In a leaked e-mail last week, he also criticised the party's much-condemned anti-immigrant hotline as a one-man endeavour.
"This way, there is always the risk of the party's president launching some other pilot project just to gain a few seats in the polls," he said.
Brinkman's departure further complicates things for an already complicated government.
It reduces the minority government's parliamentary support base, propped up from the sidelines by Wilders, from a narrow majority to exactly half of a total of 150 seats - a minority in political dictionaries.
Opposition parties were quick to convene the government to parliament and call for snap elections.
"The government has just lost its majority," said Diederik Samsom, freshly elected leader of the social democrats. "The country is in crisis and we need a government with a solid base. We need new elections."
Emiel Roemer, head of the Socialist Party and leading in the polls after the ruling liberals, said he wanted to see "new elections as soon as possible".
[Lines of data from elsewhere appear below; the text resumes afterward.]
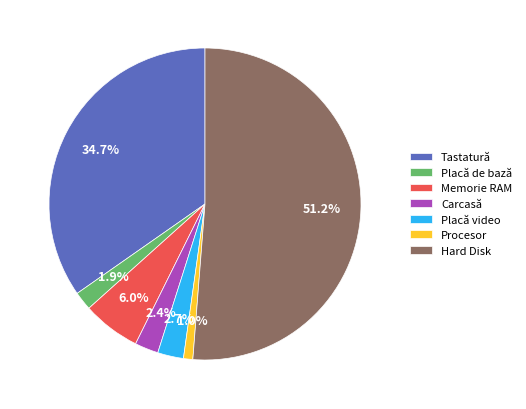

Is it true that Placă video is 12% of the pie?

False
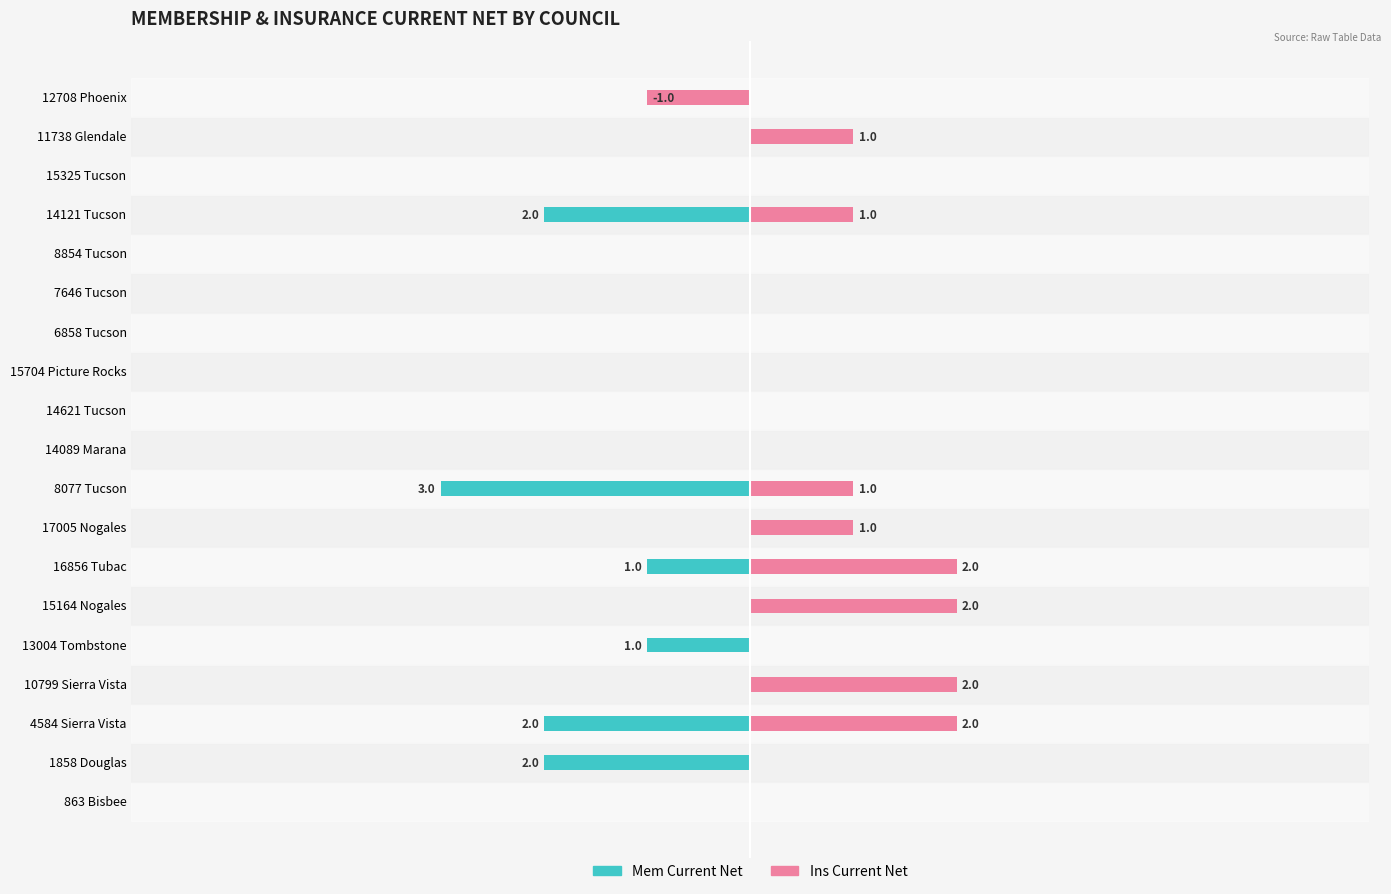

Is the value of Ins Current Net at 12708 Phoenix greater than the value of Mem Current Net at 15164 Nogales?

No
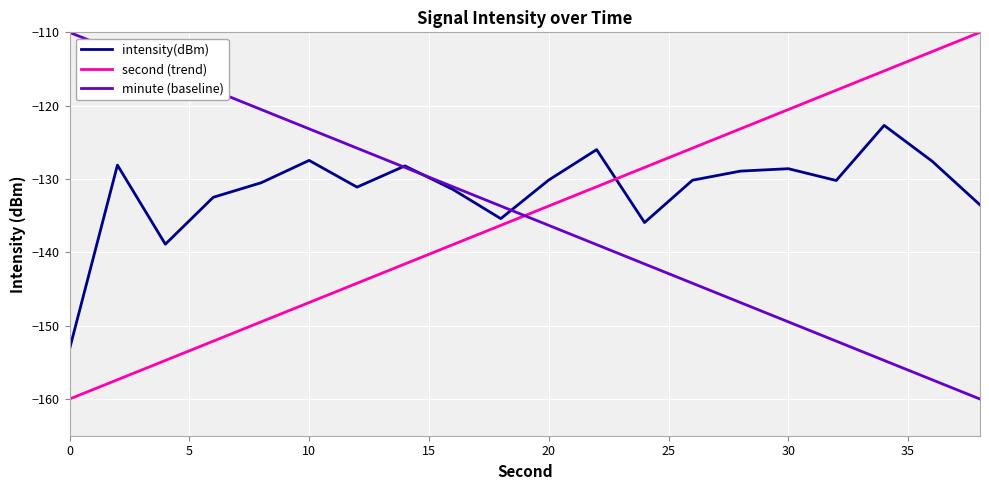

In intensity(dBm), how many points are higher than both neighbors (excluding endpoints)?

6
It is uncertain if they will get what they want. Brinkman has said that he will continue to support the government, in theory keeping its majority base intact. Prime Minister Mark Rutte has said he sees "no reason to hold new elections".
His coalition partner, however, has voiced its concerns over the viability in parliament of a package of new spending cuts currently being negotiated.
"It is important to know that we can count on a majority in parliament," Sybrand van Haersma Buma, leader of the christian democrats, said. "We will have to see."